Presently, there are mainly two technologies available for removing particles in air as follows:
I. A filter formed by folding non-woven fiber filter papers, represented by HEPA (High Efficiency Particulate Air Filter), which intercepts particles through sieving, bridging, impact adhesion, absorption by electric field created by electrostatic electret fiber and others. With such advantages as simple structure and high efficiency, it is widely applied. However, HEPA suffers from the following disadvantages:
1) Greater air resistance. The preset air quantity requires a blower of greater power, and this causes large energy consumption and loud noise.
2) It requires regular replacement, and is not reusable, leading to huger costs.
II. An electrostatic dust collection device, represented by ESP (Electrostatic Precipitator) using the corona-collection mode. With such advantages as low air resistance and good reusability, it is also widely applied. However, ESP has also its disadvantages that cannot be easily overcome as below:
(1) Corona discharge may produce ozone. Though ozone produced can be controlled by an ozone catalytic filter, it is likely to go beyond the increasingly stricter concentration control index range, and do harm to bodily health.

> [Dataset extract]
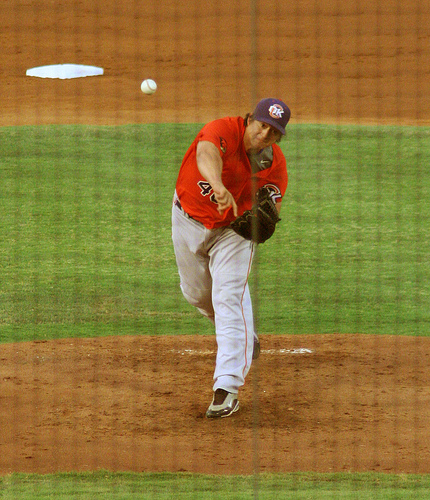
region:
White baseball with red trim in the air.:
[133, 70, 163, 101]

> [Complete the following]
A – Do these statements agree with the air-filtration text? (i) HEPA filters can be reused. (ii) ESP offers low air resistance. (iii) Ozone from corona discharge can be controlled by an ozone catalytic filter. Answer yes or no for each, quoting the deciding words.
B – Reproduce the air-filtration text word for word. Begin at the words "Presently, there are" and stop after "and loud noise.".
The material is separate from the air-filtration text.

> [Responses to the exercise]
A –
(i) No: "is not reusable"
(ii) Yes: "low air resistance and good reusability"
(iii) Yes: "ozone produced can be controlled by an ozone catalytic filter"

B –
Presently, there are mainly two technologies available for removing particles in air as follows:
I. A filter formed by folding non-woven fiber filter papers, represented by HEPA (High Efficiency Particulate Air Filter), which intercepts particles through sieving, bridging, impact adhesion, absorption by electric field created by electrostatic electret fiber and others. With such advantages as simple structure and high efficiency, it is widely applied. However, HEPA suffers from the following disadvantages:
1) Greater air resistance. The preset air quantity requires a blower of greater power, and this causes large energy consumption and loud noise.